[WORK ITEM]: Among the entries that follow, how many lines contain the string "LIST"? Write the number alone.

(Records from a dataset)
-- Opening Marker --
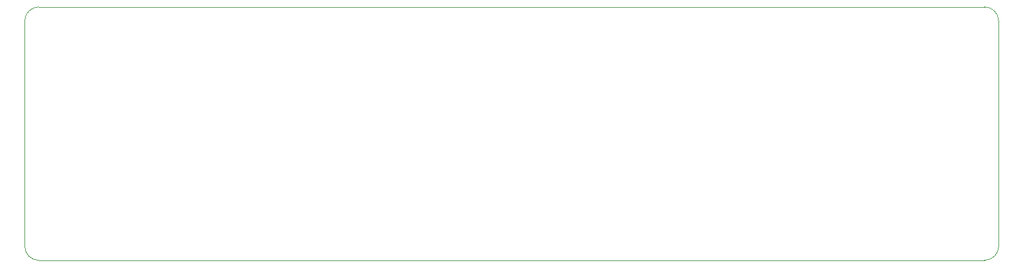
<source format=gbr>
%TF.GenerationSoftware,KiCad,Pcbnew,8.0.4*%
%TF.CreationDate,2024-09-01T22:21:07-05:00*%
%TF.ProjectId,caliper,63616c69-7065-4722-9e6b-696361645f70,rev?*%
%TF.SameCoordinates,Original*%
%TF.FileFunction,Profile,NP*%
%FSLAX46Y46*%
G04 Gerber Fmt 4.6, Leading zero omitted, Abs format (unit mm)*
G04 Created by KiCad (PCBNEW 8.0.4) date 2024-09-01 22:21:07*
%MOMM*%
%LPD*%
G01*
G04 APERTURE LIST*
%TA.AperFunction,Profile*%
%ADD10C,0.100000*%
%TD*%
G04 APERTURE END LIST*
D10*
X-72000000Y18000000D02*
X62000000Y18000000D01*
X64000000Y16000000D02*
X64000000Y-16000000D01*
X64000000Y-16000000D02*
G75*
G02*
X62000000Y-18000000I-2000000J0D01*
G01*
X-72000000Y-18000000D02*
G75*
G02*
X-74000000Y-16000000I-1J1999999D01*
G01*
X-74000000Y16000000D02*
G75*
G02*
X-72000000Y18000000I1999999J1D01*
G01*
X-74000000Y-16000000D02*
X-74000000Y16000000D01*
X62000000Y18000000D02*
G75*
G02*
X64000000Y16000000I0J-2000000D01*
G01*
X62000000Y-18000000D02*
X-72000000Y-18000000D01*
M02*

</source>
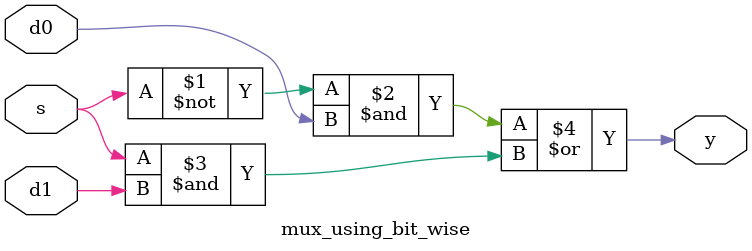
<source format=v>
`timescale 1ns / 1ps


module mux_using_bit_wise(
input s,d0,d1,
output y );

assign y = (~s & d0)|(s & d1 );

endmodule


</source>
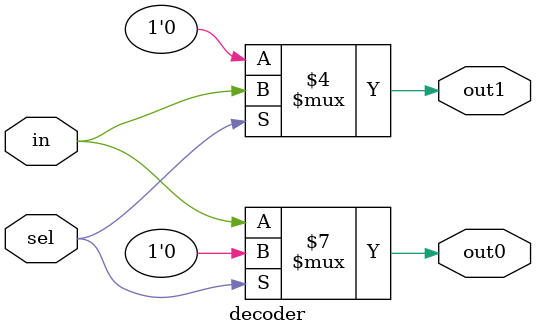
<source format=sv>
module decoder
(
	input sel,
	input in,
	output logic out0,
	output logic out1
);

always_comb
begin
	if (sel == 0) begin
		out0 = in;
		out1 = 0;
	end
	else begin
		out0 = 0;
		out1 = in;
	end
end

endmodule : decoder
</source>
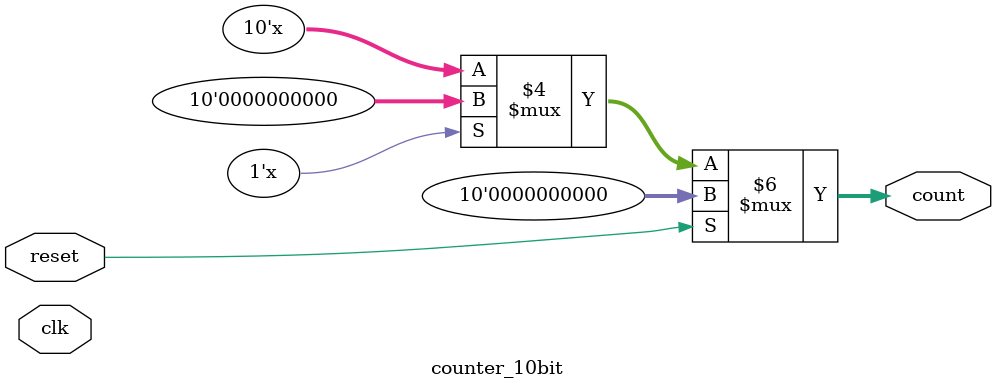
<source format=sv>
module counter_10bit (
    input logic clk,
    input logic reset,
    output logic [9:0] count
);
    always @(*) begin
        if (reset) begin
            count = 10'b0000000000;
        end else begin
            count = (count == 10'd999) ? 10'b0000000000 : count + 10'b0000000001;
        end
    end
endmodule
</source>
-- Closing Marker --
[RESPONSE TO THE TASK]: 2